I watched To Kill A Mockingbird this afternoon. I know it’s sort of an idealized version of a small community, but it made me long for things as they must only have seemed in my mind. I felt nostalgic, but in ways I’m not sure were real. I can remember talking to neighbors as a kid, riding my bike down to Rosewood Hills Shopping Center, going into stores to buy candy. The community size hasn’t changed, but it felt much more alive—teeming with people. I do assume it was my imagination or a combination of imagination and memory, but I was reminded of something that seemed nice at the time.
And I don’t think I am just making that up. We lived three streets from my grandparents’ and their house was as close from school, so sometimes I liked to walk there instead; afternoon TV felt different there in ways I cannot articulate. The best I can do is to say that it was as if the afternoon’s dust particles were still suspended in the beams of sunlight coming in through the windows and the house was both quiet like it was on days when you were home sick, and also loud like Christmas. I’d see several neighbors in the few street’s walk there. And next door, there’d be trombone music spilling out of a bedroom window, which we’d hear as we walked through the backyards of the fenceless neighborhood. Whoever was practicing never did seem to get very good at that instrument, but it didn’t matter. That music was just part of some of my days, and a part of the neighborhood. You don’t hear those things anymore, or at least I never do. Maybe I need to be a kid walking through other people’s yards, but I don’t see people outside of their homes as often. Even the parks feel a little lonely.
To Kill A Mockingbird shows as much of a negative to that as it does positives of course. The whole premise of the story is how a small town can be filled with small minds, but I still came away from it feeling like I had lost something.

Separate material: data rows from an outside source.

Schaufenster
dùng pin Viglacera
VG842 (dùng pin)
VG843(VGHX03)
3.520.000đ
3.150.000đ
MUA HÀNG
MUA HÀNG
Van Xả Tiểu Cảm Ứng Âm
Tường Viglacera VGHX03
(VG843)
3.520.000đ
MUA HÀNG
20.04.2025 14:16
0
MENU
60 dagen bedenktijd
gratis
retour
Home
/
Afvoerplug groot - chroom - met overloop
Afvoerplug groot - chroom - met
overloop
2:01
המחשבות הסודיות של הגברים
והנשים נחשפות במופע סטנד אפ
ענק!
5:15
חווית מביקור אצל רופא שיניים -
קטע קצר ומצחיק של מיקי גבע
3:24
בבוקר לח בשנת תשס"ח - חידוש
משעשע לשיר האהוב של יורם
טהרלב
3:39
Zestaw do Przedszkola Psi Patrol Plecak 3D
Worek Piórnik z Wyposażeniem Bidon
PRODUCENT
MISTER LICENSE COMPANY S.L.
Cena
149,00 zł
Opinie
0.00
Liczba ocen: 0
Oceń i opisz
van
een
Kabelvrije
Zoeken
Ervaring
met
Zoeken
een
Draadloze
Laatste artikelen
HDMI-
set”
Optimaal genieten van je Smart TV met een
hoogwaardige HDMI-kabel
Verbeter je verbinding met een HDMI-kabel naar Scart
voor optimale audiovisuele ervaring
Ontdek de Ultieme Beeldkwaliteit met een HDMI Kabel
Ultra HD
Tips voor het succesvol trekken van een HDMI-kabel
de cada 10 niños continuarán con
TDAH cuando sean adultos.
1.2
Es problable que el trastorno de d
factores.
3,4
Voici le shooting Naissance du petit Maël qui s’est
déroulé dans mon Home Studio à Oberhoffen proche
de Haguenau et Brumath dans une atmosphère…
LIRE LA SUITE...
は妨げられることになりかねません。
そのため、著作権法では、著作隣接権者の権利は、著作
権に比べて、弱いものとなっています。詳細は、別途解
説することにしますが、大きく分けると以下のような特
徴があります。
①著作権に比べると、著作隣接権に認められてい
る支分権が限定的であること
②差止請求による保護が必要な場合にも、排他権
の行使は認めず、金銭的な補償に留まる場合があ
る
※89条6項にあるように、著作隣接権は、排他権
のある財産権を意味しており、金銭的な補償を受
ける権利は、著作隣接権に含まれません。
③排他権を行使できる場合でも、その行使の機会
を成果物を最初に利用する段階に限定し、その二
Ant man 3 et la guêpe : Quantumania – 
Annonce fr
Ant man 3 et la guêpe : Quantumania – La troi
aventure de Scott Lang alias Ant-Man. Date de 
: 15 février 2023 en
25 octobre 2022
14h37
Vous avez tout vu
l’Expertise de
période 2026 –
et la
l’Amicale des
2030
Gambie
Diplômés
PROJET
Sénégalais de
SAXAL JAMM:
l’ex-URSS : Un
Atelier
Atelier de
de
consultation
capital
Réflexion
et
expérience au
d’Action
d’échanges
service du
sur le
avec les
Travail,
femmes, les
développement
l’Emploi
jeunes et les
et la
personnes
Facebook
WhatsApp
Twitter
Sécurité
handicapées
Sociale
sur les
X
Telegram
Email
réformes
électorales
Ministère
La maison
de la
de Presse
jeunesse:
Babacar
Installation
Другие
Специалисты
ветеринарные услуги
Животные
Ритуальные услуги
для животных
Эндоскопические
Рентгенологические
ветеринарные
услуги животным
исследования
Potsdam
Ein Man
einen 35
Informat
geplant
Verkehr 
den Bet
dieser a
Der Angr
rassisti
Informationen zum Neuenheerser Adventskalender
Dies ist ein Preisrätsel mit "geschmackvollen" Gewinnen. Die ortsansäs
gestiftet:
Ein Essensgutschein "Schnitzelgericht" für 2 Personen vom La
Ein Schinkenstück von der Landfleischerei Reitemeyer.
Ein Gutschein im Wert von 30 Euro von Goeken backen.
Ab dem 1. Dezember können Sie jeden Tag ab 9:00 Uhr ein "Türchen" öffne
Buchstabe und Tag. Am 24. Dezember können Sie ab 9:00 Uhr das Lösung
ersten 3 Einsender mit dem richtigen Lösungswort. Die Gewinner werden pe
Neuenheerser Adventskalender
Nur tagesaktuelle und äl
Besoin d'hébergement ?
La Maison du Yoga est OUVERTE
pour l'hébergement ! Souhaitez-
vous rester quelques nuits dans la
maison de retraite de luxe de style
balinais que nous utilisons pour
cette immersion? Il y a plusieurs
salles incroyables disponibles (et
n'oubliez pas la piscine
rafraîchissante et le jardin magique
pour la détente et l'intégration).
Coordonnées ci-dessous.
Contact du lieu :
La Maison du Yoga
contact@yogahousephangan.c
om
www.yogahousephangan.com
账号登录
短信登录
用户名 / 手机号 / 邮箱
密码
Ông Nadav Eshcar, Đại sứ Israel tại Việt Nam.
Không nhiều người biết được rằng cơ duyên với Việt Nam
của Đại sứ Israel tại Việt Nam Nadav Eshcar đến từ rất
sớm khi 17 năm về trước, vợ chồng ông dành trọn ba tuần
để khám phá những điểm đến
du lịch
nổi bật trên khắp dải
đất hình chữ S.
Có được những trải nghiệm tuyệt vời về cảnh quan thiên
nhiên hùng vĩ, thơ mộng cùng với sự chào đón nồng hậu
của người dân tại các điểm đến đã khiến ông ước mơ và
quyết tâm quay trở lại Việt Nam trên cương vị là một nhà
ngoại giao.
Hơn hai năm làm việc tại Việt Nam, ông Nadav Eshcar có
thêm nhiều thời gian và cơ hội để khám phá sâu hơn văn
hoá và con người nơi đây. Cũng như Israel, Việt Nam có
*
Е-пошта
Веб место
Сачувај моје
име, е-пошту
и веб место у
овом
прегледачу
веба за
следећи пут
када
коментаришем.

I don’t know if that feeling persists everywhere. Even in my other grandma’s neighborhood, as a kid I would see everyone doing things outside. I’m going to be visiting there soon. I’m not sure if I’ll be able to get a sense of it, but I’m fully expecting to find that people are shut up in their homes, devices in hand. I think change is good, and I think having computers always in hand is a good thing, but it’s sad to have a sense of loss when I think about community. But maybe it’s just me.